Au retour de ses voyages et son éducation terminée, il vit Mme de Charrière, et s’attacha quelque temps à elle, qui surtout l’aima. Le souvenir s’en est conservé. On raconte que, lorsqu’il était à Colombier chez elle, comme ils restaient tard le matin, chacun dans sa chambre, ils s’écrivaient de leur lit des lettres qui n’en finissaient pas, et la conversation se faisait de la sorte ; c’était un message perpétuel d’une chambre à l’autre ; cela leur semblait plus facile que de se lever, étant tous deux très paresseux, très spirituels, et très écriveurs. Près d’un esprit si fin, si ferme et si hardiment sceptique en mille points, le jeune Constant aiguisa encore le sien.

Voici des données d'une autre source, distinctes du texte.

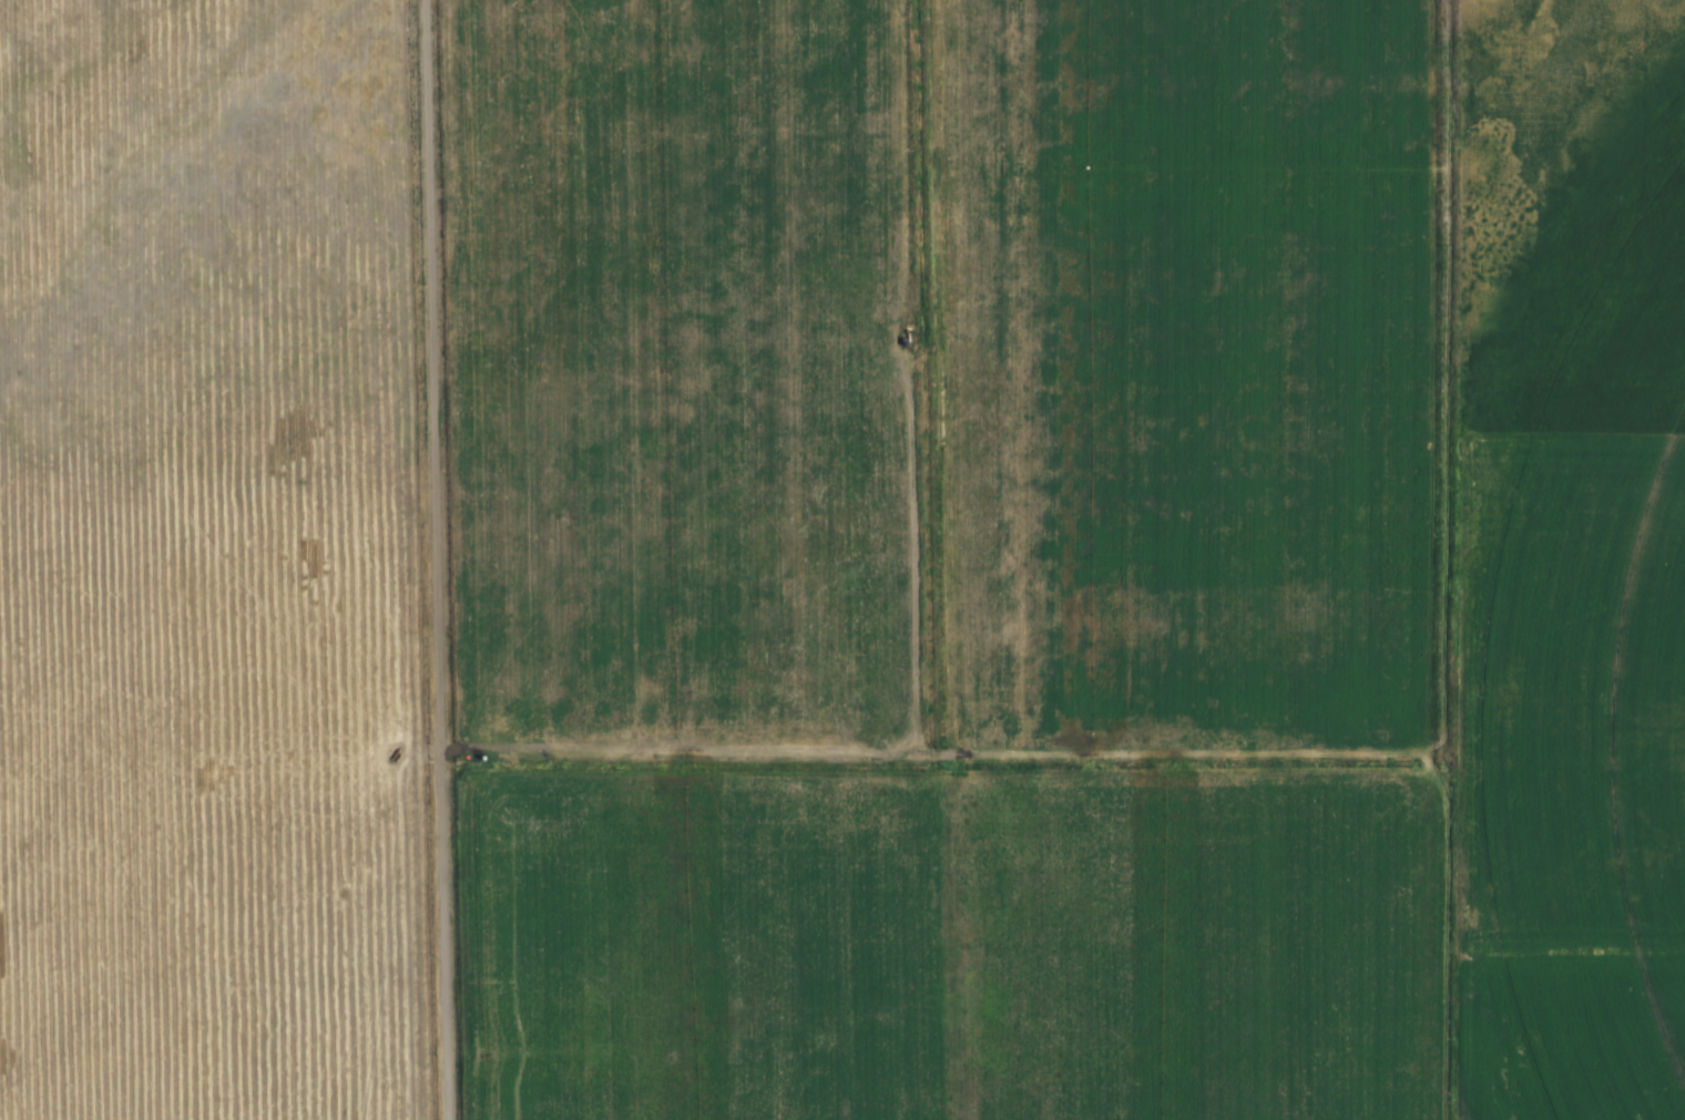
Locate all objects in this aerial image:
crop: (1213, 382)
crop: (704, 383)
road: (454, 560)
crop: (223, 565)
crop: (1591, 576)
crop: (971, 944)
crop: (1581, 1039)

Dans ce tête-à-tête des matinées de Colombier, discutant et peut-être déjà doutant de tout, il en put venir, dès le premier pas, à ce grand principe de dérision qu’il exprimait ainsi : Qu’une vérité n’est complète que quand on y a fait entrer le contraire. Mme de Charrière, dans ses hardiesses du moins, avait des points fixes, des portions morales élevées où elle tenait bon. Elle put souffrir de n’en pas trouver ailleurs de correspondantes. Plus tard, quand Benjamin Constant fut lancé sur une scène toute différente, et qu’elle l’allait rappeler au passé, il répondait peu. Il parlait d’elle légèrement, dit-on, comme un homme qui a quitté un drapeau et aspire à servir sous quelque autre. Il se plaignait que les lettres qu’il recevait d’elle étaient pleines d’errata

  1. On la peut lire tout entière dans la Chrestomathie de M. Vinet, 2e édition, tome I.